Answer these questions from the passage below on The Hitchhiker's Guide:
1. What number is given as the ultimate answer to life, the universe and everything?
2. What is Arthur Dent wearing as he lies in the mud?
3. Near which star is the planet Ford Prefect comes from?

**TEXT SHOWN:**
-- Opening Marker --
I say ‘it’s said’ because I haven’t managed to see the movie yet: I intelligently arranged to go to a screening three days after the LRB goes to press. But that, in its way, is true to the spirit of The Hitchhiker’s Guide, which, like all the best adventure stories, and the best jokes, relies on a constant sense of deferral. The ultimate answer to life, the universe and everything, for example, is revealed to be 42, but that only begs the question. And the giant supercomputer that was built to discover the question (a.k.a. the Earth) is destroyed to make way for a hyperspace bypass shortly before completing its calculation. The story begins with the end of the world. Or, to be exact, it begins with Arthur Dent lying in the mud in his dressing-gown in the path of a bulldozer that’s about to knock his house down to make way for a bypass. Then his friend Ford Prefect, who turns out not to come from Guildford but from a planet somewhere near Betelgeuse, drags him off to the pub so they can fortify themselves with beer and peanuts before hitching a ride on one of the ships in the Vogon destructor fleet: Ford is a researcher on The Hitchhiker’s Guide to the Galaxy (but this is the only bit of deliberate galactic hitchhiking they ever do).
-- Closing Marker --
**DATA SHOWN:**
-- Opening Marker --
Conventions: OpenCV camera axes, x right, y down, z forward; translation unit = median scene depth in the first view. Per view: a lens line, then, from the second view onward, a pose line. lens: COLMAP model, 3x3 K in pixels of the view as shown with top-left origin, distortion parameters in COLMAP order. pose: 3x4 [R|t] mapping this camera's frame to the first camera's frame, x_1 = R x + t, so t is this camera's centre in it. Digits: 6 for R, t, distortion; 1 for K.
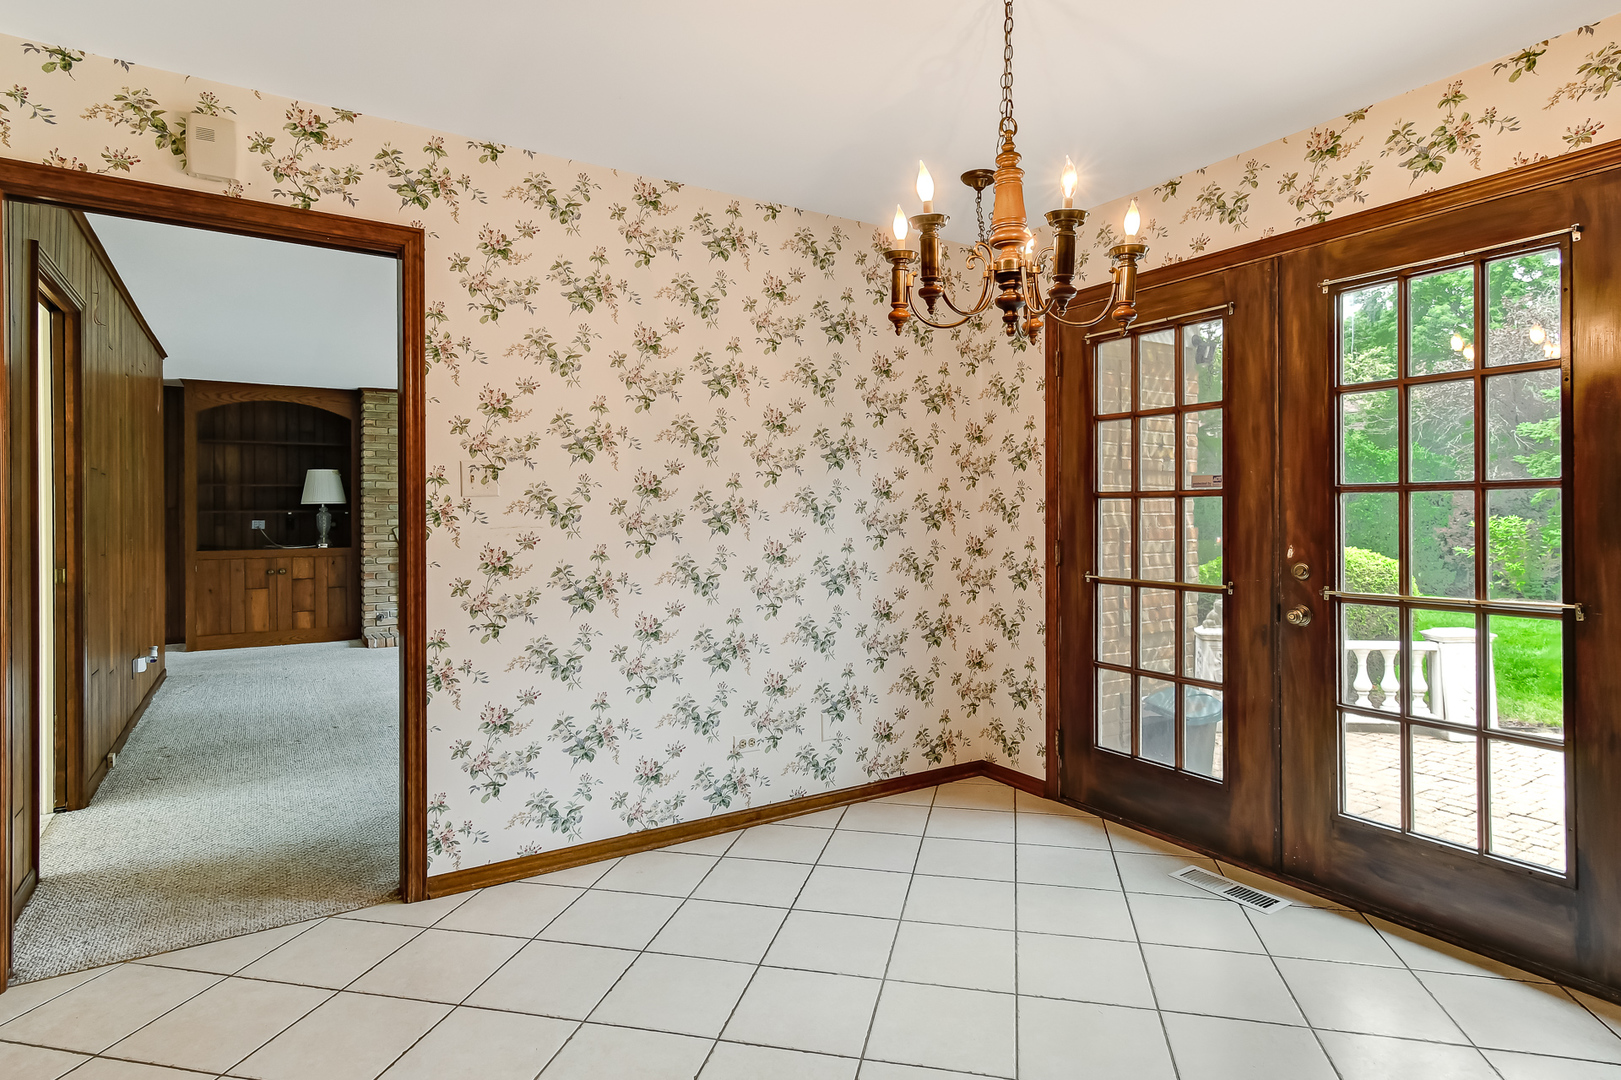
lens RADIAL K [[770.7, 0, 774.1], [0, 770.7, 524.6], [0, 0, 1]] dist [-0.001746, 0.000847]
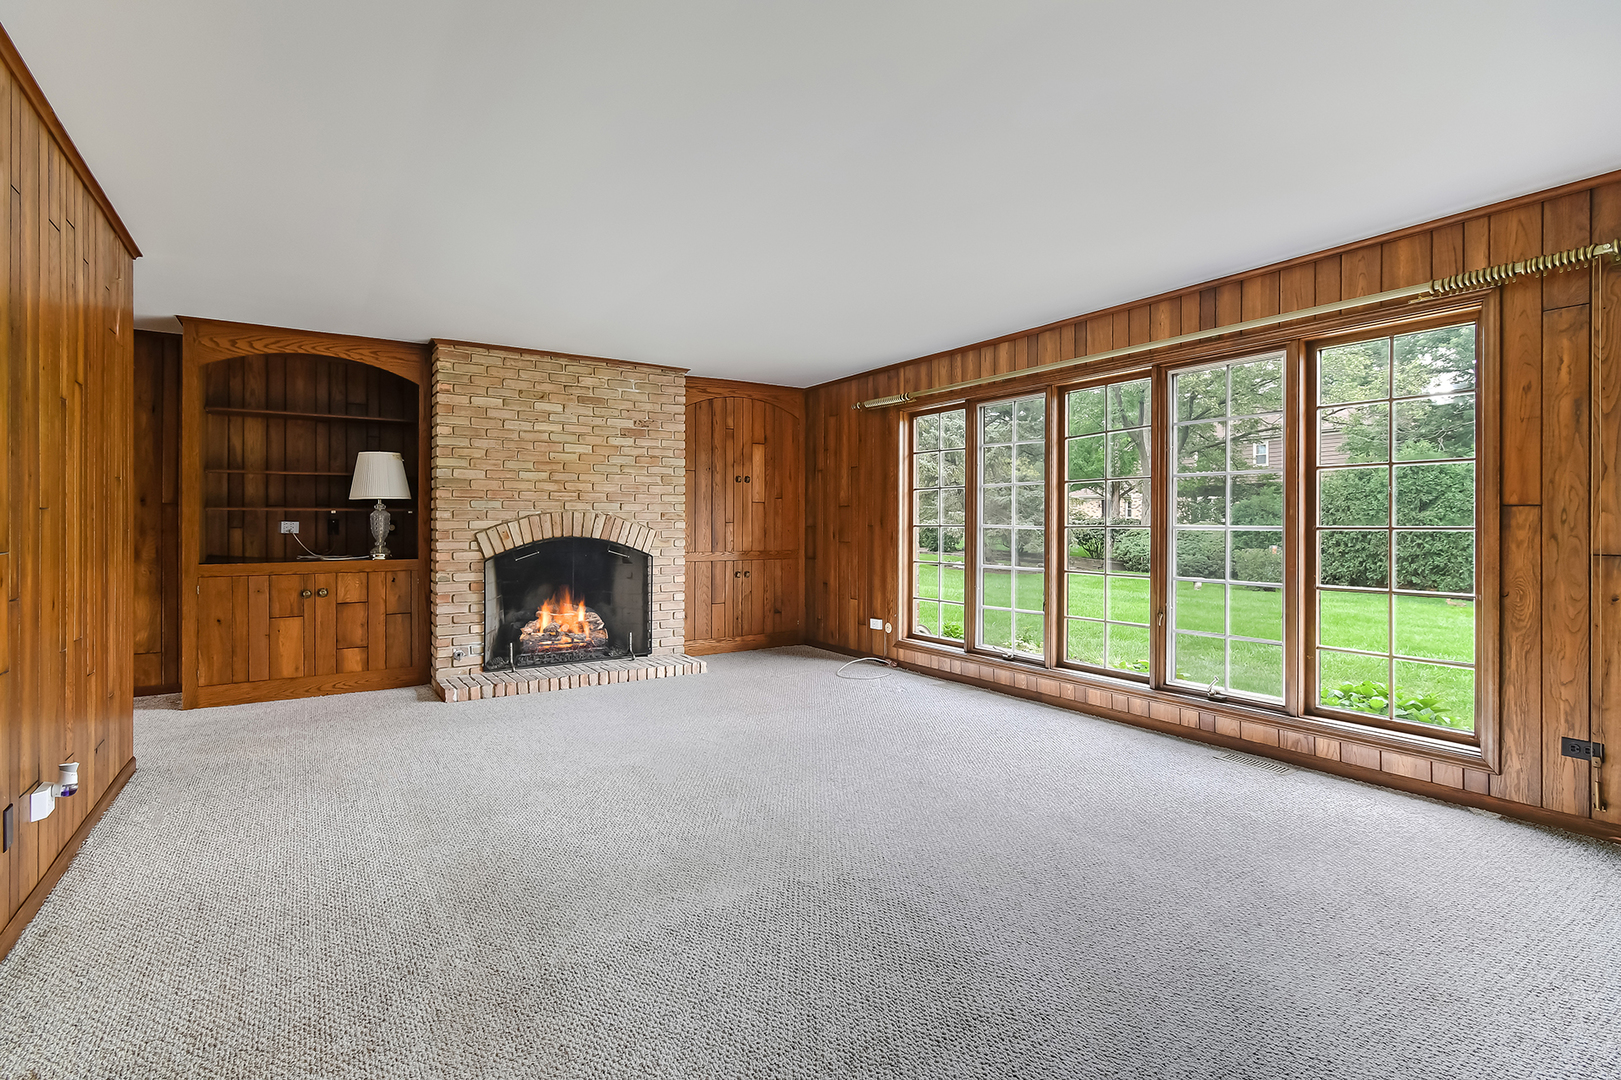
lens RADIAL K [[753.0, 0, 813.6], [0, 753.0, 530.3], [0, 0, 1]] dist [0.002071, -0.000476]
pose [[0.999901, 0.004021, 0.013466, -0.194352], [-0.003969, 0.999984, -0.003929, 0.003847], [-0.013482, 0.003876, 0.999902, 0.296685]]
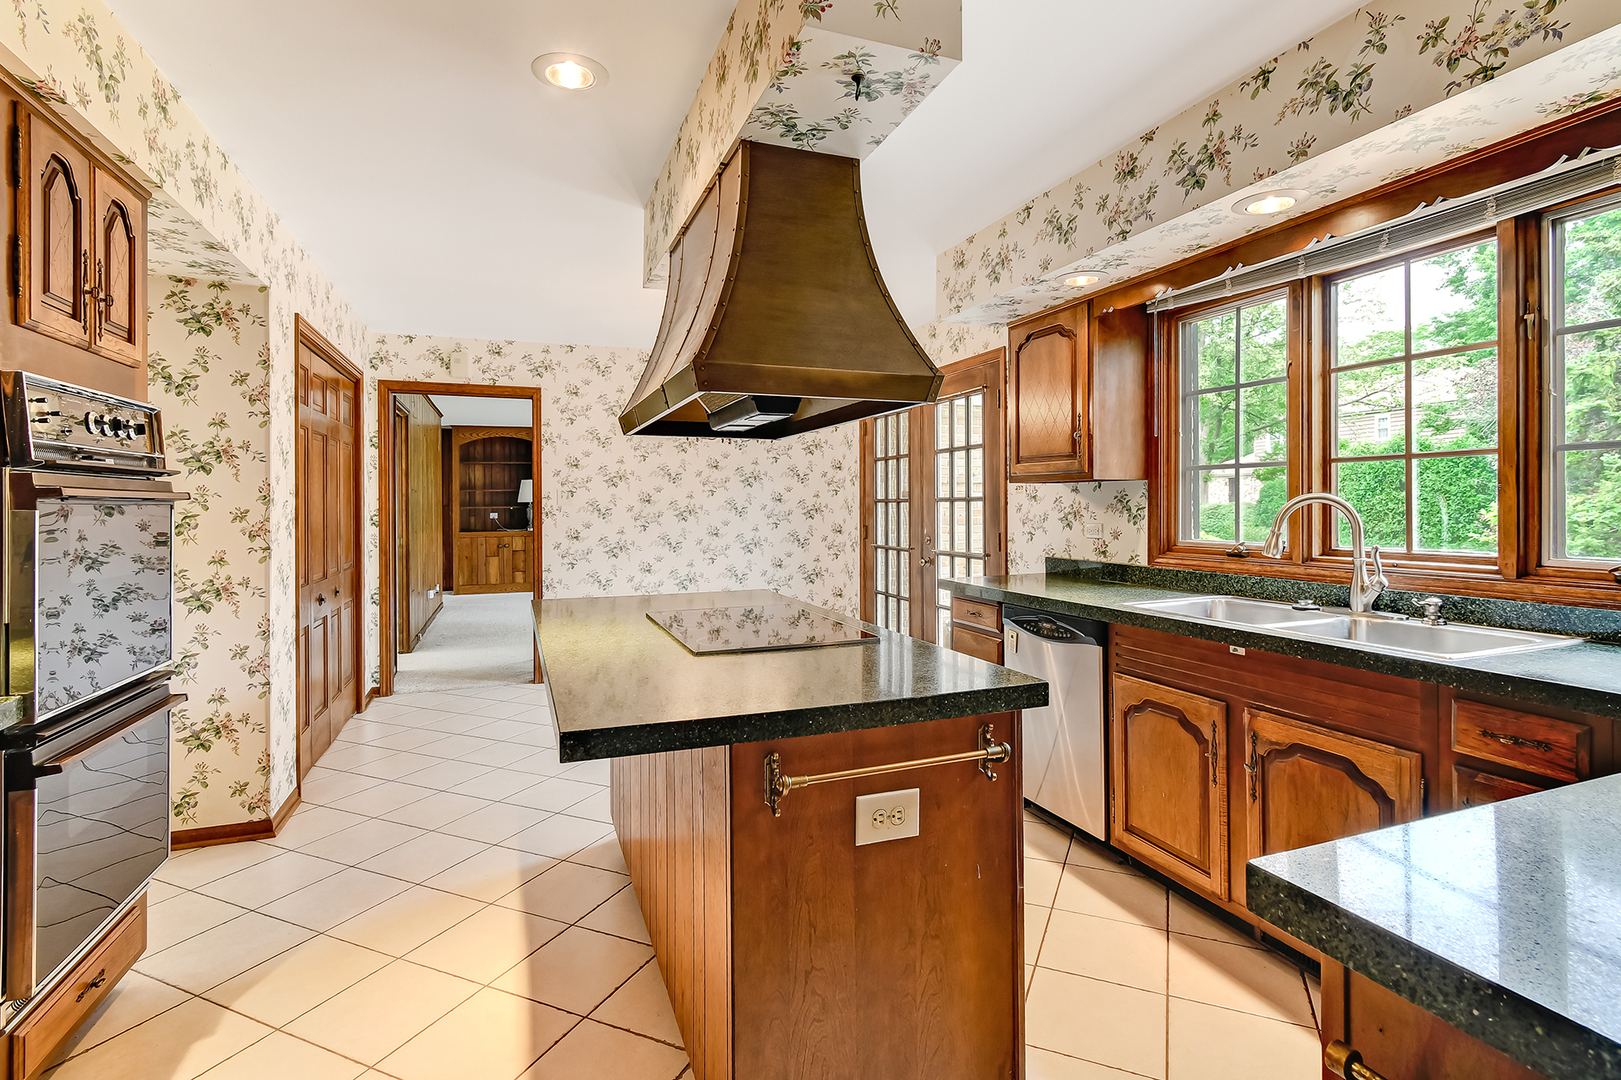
-- Closing Marker --
**SOLUTION TO THE EXERCISE:**
1. 42
2. His dressing-gown
3. Betelgeuse